- Kevin Hart and Ice Cube in Ride Along
“The death of Hollywood is Mel Brooks and special effects,” Joseph L. Mankiewicz once said. “If Mel Brooks had come up in my day he wouldn’t have qualified to be a busboy.” As much as Brooks makes me laugh, I understand why Mankiewicz singled him out as a target for bile. The writer-director of A Letter to Three Wives approached film comedy with the same literacy and formal ambition he brought to social drama (some of his early producing credits included Fritz Lang’s Fury and Frank Borzage’s Three Comrades). Even a relative trifle like People Will Talk builds to some rather thoughtful questions about how we live our lives.
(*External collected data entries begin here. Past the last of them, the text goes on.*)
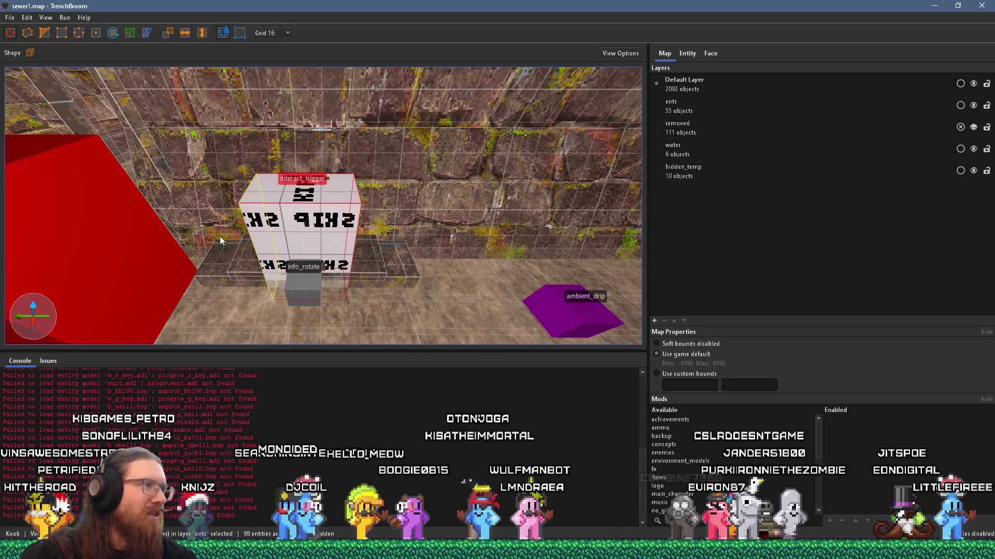
mouse_move(252, 236)
left_mouse_down()
mouse_move(294, 234)
mouse_move(315, 251)
mouse_move(216, 257)
mouse_move(289, 266)
left_mouse_up()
Blazing Saddles—a grab bag of movie parodies, sight gags, and pretty much anything else Brooks and his writers found funny—must have looked to Mankiewicz like graffiti on the remains of the studio system he once helped support.
When Mel Brooks staged slack re-creations of genre movie conventions, typically it was to make fun of them. Even though Ride Along seems incapable of taking anything seriously, it isn’t a spoof of 80s buddy-cop movies like 48 Hrs. or Lethal Weapon (which would be superfluous anyway, as those films are already jokey and self-aware). Rather, it uses the generic framework because it contains lots of familiar scenes for the cast to riff on. I guess that’s not so bad if you like Ice Cube and Kevin Hart and all you want to do is spend time with them—to be fair, I found them both to be pleasant screen presences. But I don’t know if I like any actors enough to watch them fire jokes into a void for 100 minutes.